La más joven se quejaba de que los plátanos maduros ya no eran tan buenos
como antes; no estaban en su punto ni tenían el tamaño adecuado. La más
vieja decía, en cambio, que a ella le parecía que estaban iguales e incluso
mejores que siempre. La menos vieja anotó: “no sé, es que por más que les
insisto, me mandan siempre plátanos muy malos”. La mayor tuvo un
sobresalto: “¿y es que no vas personalmente a escogerlos al mercado?”. Y la
menor: “ya no, con este problema de cadera, yo solo salgo cuando mis hijas
me sacan…”. La menos joven: “ni que no hubiera caminadores; además el
mejor caminador es el carrito del mercado; yo hasta compré un carrito de
mercado para andar por mi casa y lo llevo a todas partes”. En efecto, la
señora mayor había llegado hacía poco a la reunión apoyada en un carrito de
mercado; adentro llevaba un suéter, un libro, la cartera, la costura y un
manojo de plátanos que había traído de regalo.

Sin duda el telemercadeo, los Rappi, las tiendas tipo Amazon, los drones que
dentro de poco nos traerán pizzas y libros a domicilio, representan una gran
comodidad. Pero eso de no salir de la casa y que todo nos lo traigan es
también una trampa. Las reuniones por Zoom y por Skype, los grupos de
Whatsapp, las librerías virtuales, la música en Spotify, las películas en
Netflix, la ópera en casa, todos los embelecos mágicos del mundo
contemporáneo, al mismo tiempo que nos facilitan la vida, nos alejan
también de la vida: de la vida en vivo, de la vida caliente. Los mamíferos
tenemos la mala tendencia a ser sedentarios: solo nos mueven el hambre y
las ganas de copular. Si nos traen la comida a la cama y el sexo a la pantalla,
corremos el riesgo de no salir nunca del cuarto, como gatos cebados y
castrados.

Hace muchos años estuve en Mendoza, Argentina, buscando un poema.


Estando en esa búsqueda asistí a la discusión entre un verdulero y una de
sus clientas. La cliente le decía que se había mudado más lejos, pero que le
gustaban sus legumbres, que por qué no ponía un servicio de delivery (como
les dicen en Argentina a los domicilios). El verdulero le contestó: “señora, es
que yo vivo de sus tentaciones y no de sus necesidades”. Exactamente eso es
lo bueno de ir a una librería, en vez de comprar los libros por Amazon: que
no compramos solo lo que fuimos a buscar (lo que la publicidad nos invita a
consumir), sino que nos antojamos de cosas que no sabíamos que queríamos
o ni siquiera que existían.
En el mundo contemporáneo nos lo dan todo masticado, precocido, incluso
predigerido. Hace poco Fernando Trueba me contó la anécdota de la
producción de sonido de un disco que acababa de grabar. El sonidista había
hecho un trabajo impecable. Había suprimido todos los titubeos, los
pequeños ruidos, las mínimas imperfecciones que se oían en la
interpretación de Bebo Valdés.
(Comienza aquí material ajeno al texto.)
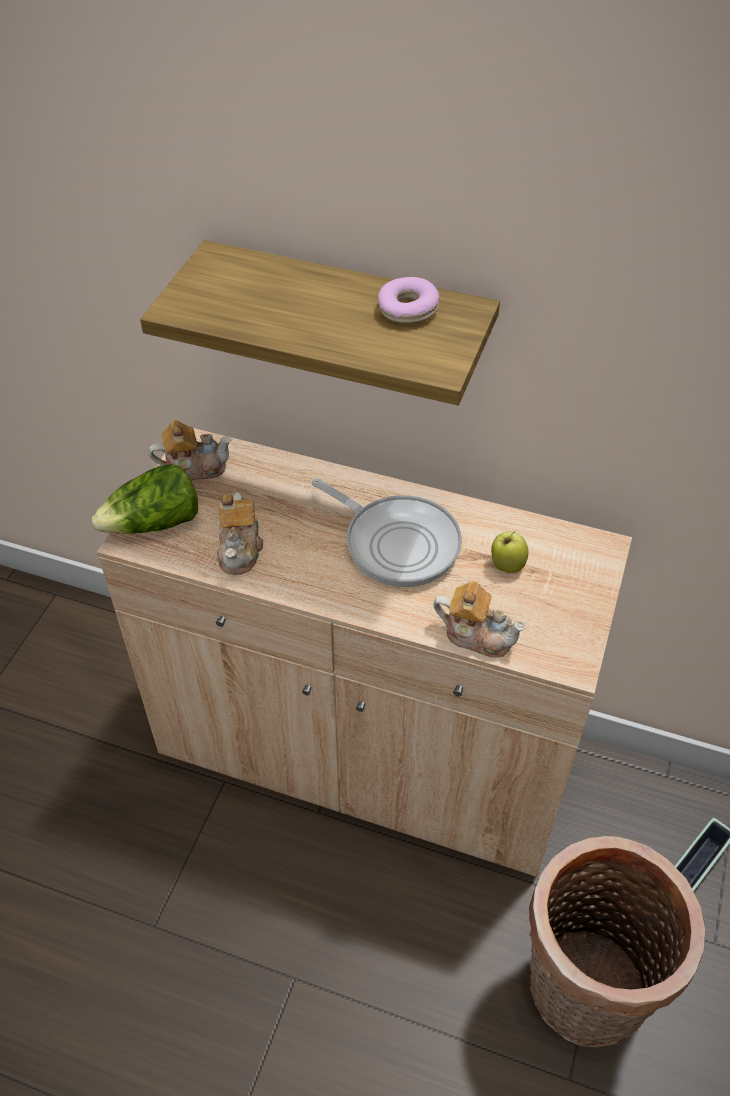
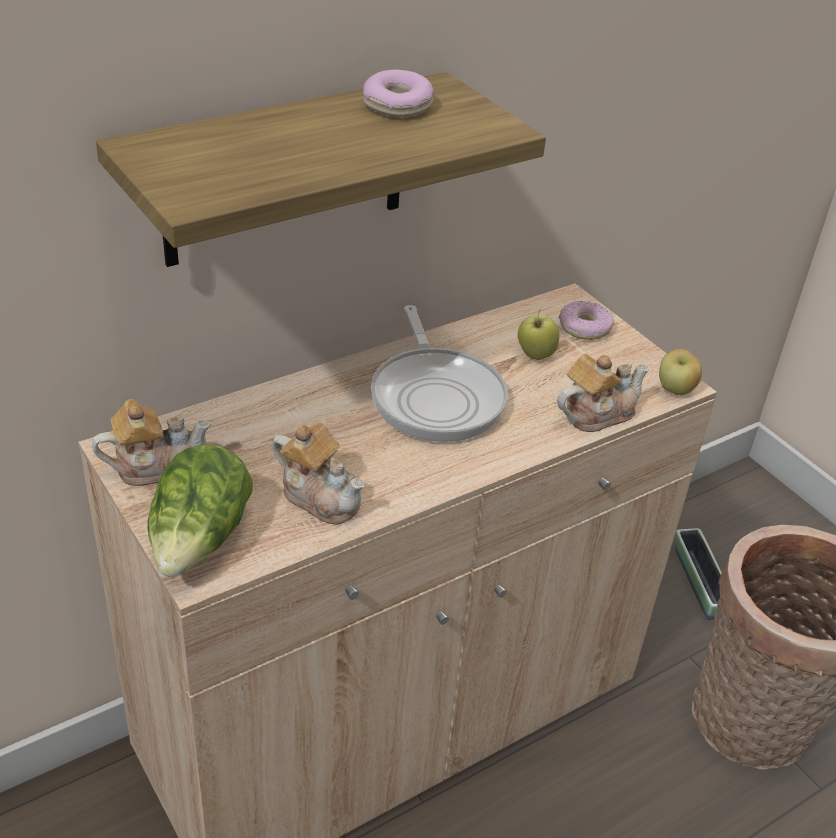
camera: 55 degrees left, 10 degrees down
(194, 467) = (156, 466): teapot -> teapot turned 45 degrees clockwise
(397, 542) = (436, 396): frying pan -> frying pan turned 90 degrees clockwise
(563, 666) = (675, 390): none -> apple
(576, 573) = (584, 328): none -> donut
El resultado era perfecto, sí, pero ahora
carecía de vida. Por eso le pidió al mezclador de sonido que fuera menos
estricto, que dejara sentir lo humano. Eso es lo que nos falta ahora, cuando
ya no vamos a los conciertos, sino que oímos todo perfectamente mezclado
en la casa. Desaparecen la improvisación, el error, el cambio de ritmo que
obedece a una emoción, a un énfasis sentimental del momento. Como el VAR
en el fútbol, que suprime (al menos en mí) algo importante: la abominación
por los errores del árbitro, las picardías del enemigo. El fútbol es mejor
cuando se parece a la vida, que es imperfecta e injusta.
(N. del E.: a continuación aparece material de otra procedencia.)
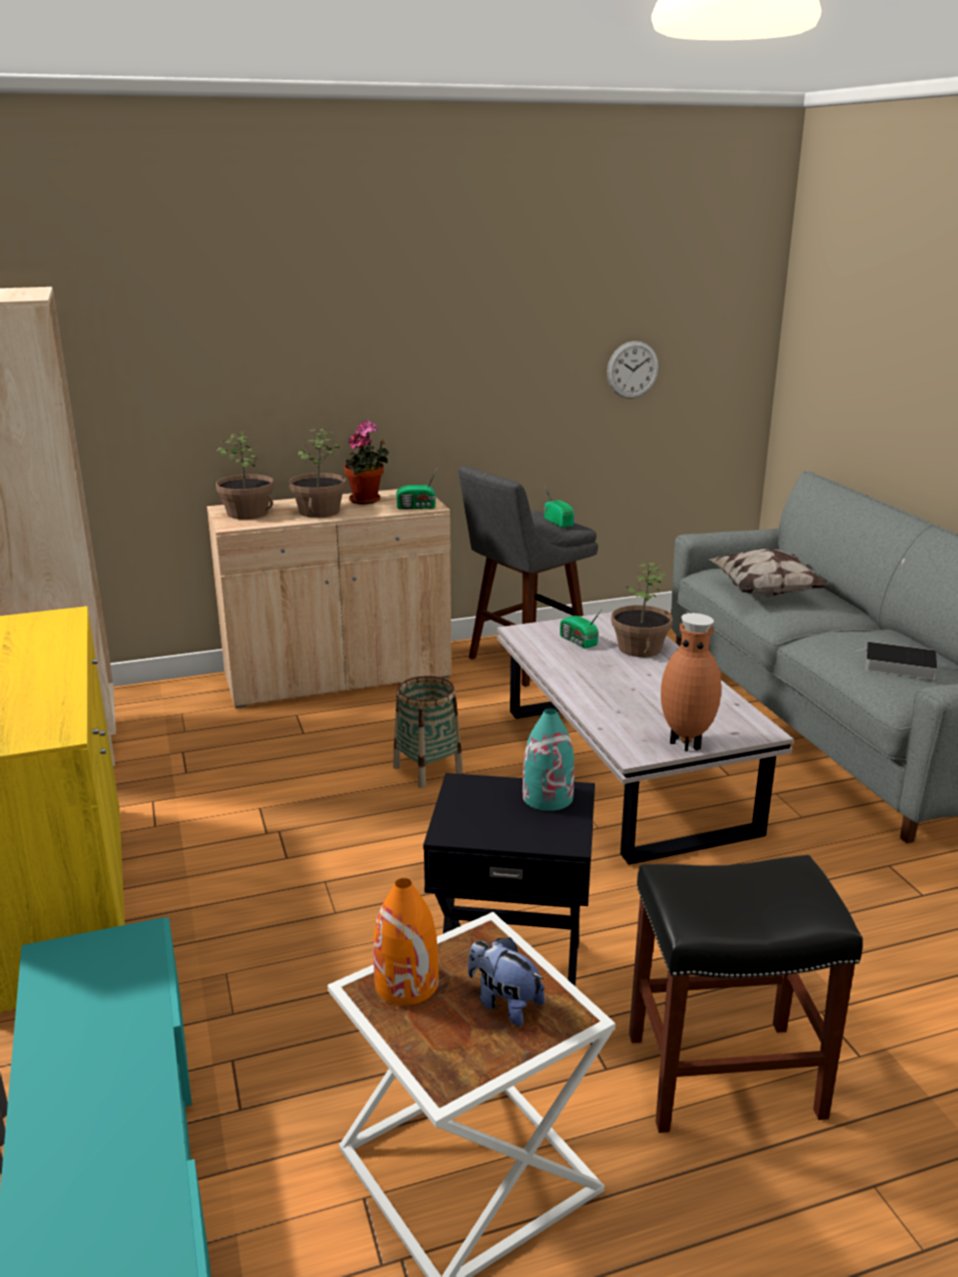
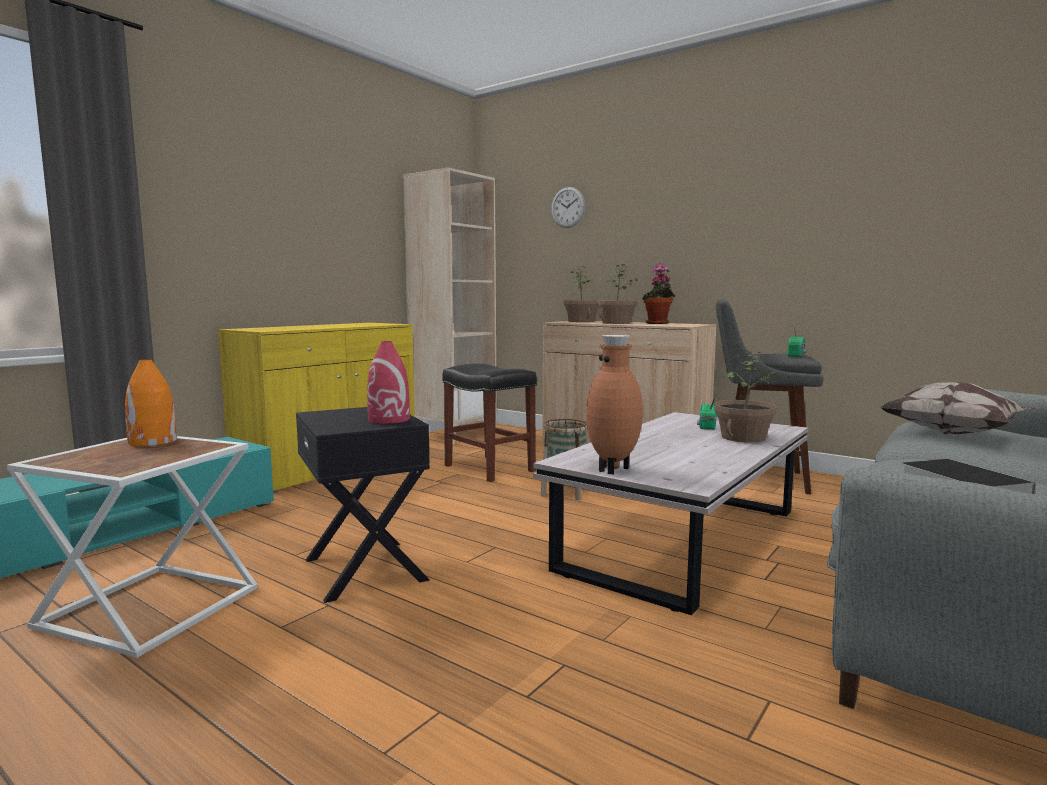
camera: 55 degrees right, 15 degrees down
(417, 507) = (675, 325): radio -> none
(504, 1003) = (136, 458): plush toy -> none
(548, 797) = (389, 420): turquoise vase -> red vase
(632, 370) = (930, 234): wall clock -> wall clock (568, 207)
(721, 1076) = (301, 678): black stool -> black stool (488, 468)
Todo esto para explicar el título de este artículo: si no se va no se ve. Si nos
acostumbramos a hacerlo todo desde la casa, sin movernos, virtualmente,
nos vamos a perder la mitad, mucho más de la mitad de la vida. Los libros
que no sabíamos que queríamos leer, los cuadros que no son iguales en foto
que en directo, los partidos, los conciertos, los sabores auténticos, las
tentaciones, los plátanos buenos. Así de simple, así de triste.